USAREC is comprised of seven brigades in total. Five of those are non-prior service recruiting brigades, one Marketing and Engagement brigade, and one brigade recruits exclusively for medical jobs. Albany Battalion is part of 1st Brigade, and its recruiting footprint spans several states to include parts of western New York, Massachusetts, Connecticut, and Vermont, in addition to four recruiting stations in Germany.

“We have a huge audience to reach, and given most young people these days use some kind of social media platform, it just made perfect sense to ramp-up our use of those platforms and find unique and innovative ways to reach them,” said DeBock. “I am amazed at the ways our Soldiers and civilians have adapted to all of this. My team has done things to reach our demographic that just blow me away every day.”

The battalion’s social media pages are not only creative, but sensitive to the current situation. Concern for health and safety are foremost, but there are also inspirational posts by individual recruiters within the battalion that emphasize the importance of being physically fit, encourage team-building via live streaming sessions, and showcase important career fields the Army is looking to fill.

“Sometimes I see social media posts created by my Soldiers that make me laugh, and that’s always a good thing, because these are difficult times,” said DeBock. “We are setting benchmarks for virtual recruiting content that I hope will become the norm.”

In addition to reaching the 17 to 24-year-old demographic via social media, DeBock said parents are also home, and it’s equally important they’re aware the Army is not only still hiring, but that our recruiters are available to answer any questions they may have about their son or daughter potentially serving.

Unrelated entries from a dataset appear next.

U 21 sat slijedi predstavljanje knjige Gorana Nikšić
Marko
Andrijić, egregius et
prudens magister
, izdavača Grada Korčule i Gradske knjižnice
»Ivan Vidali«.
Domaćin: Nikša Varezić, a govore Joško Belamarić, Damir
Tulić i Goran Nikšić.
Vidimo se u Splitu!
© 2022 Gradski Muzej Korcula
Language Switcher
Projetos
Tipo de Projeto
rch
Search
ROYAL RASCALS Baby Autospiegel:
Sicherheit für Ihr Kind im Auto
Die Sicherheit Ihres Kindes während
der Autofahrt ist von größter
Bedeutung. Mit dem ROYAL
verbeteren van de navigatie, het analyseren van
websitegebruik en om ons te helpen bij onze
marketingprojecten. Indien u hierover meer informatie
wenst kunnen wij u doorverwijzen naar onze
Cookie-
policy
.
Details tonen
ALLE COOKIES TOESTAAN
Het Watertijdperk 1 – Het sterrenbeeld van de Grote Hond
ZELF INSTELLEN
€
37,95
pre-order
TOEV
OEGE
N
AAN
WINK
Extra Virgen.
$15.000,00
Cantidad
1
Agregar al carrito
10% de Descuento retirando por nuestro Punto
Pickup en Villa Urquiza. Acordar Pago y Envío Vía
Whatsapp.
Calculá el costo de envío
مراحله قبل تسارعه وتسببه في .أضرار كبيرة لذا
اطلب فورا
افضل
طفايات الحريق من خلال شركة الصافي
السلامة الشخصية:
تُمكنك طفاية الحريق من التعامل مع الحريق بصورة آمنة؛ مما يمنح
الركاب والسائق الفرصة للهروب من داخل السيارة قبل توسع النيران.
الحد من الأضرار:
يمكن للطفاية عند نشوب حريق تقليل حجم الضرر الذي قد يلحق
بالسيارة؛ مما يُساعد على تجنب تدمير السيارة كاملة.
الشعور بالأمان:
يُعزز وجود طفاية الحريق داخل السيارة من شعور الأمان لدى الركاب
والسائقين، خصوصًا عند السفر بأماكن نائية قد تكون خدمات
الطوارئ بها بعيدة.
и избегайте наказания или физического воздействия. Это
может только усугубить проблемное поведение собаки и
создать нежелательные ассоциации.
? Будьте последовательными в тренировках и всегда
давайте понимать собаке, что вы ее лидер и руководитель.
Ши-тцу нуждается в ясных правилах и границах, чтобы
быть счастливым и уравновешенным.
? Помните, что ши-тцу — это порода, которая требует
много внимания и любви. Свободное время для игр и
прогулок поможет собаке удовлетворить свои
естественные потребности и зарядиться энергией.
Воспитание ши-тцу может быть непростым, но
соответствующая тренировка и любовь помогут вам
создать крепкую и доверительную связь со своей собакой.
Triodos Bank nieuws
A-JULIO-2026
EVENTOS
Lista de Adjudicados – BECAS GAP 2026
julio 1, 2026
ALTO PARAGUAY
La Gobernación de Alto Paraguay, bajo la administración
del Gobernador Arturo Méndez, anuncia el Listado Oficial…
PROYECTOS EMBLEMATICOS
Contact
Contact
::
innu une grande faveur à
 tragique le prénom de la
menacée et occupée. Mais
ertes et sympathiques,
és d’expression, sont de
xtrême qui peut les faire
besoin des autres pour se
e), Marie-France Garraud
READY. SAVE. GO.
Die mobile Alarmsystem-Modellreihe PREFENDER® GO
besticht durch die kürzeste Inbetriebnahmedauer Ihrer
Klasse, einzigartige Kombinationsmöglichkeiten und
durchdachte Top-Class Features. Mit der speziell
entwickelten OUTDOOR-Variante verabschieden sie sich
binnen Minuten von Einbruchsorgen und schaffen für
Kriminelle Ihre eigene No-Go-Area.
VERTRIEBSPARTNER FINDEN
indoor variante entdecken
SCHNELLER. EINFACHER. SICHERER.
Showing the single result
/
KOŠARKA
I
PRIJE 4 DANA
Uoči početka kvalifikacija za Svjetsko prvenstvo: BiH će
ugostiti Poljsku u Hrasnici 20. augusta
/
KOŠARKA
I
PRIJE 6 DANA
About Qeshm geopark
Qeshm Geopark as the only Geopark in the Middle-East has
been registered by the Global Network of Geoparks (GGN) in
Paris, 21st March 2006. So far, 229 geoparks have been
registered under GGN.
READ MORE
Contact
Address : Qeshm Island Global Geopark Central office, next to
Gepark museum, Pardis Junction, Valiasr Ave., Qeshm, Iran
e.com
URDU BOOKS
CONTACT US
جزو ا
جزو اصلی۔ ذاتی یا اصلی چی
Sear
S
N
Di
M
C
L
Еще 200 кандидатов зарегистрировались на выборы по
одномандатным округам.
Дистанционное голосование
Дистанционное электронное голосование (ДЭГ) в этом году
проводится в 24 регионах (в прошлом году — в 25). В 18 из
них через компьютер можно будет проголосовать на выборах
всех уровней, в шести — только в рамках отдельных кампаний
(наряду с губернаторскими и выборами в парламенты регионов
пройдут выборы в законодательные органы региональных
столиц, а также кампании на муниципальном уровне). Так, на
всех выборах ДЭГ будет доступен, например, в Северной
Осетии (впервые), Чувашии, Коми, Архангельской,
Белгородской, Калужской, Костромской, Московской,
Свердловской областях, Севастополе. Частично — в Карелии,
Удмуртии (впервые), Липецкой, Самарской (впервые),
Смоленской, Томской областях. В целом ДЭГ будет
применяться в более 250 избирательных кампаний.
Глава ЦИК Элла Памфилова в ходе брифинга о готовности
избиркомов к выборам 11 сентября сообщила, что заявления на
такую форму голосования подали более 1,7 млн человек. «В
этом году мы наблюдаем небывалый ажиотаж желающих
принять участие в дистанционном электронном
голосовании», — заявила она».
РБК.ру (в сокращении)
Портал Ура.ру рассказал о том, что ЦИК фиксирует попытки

“Engaging Mom and Dad is often key when it comes to recruiting, and it’s not uncommon for parents to accompany their kids to our recruiting stations,” DeBock said. “The only difference now is that we’re reaching them via social media messaging and even teleconferences to inform, educate and answer questions. We highly encourage parents to get involved and learn that service to our country is not only honorable, but may even resolve their fears about paying for their child’s education.”

DeBock knows his entire team is committed to the mission and everyone, both Soldiers and civilians, fully understand the importance of fighting this invisible adversary with every available weapon in USAREC’s arsenal.

“We are engaging in some new and unique ways and making forward progress every day,” said DeBock. “Even if we’re doing it in historically unconventional ways, we will still continue to recruit to keep our Army strong.”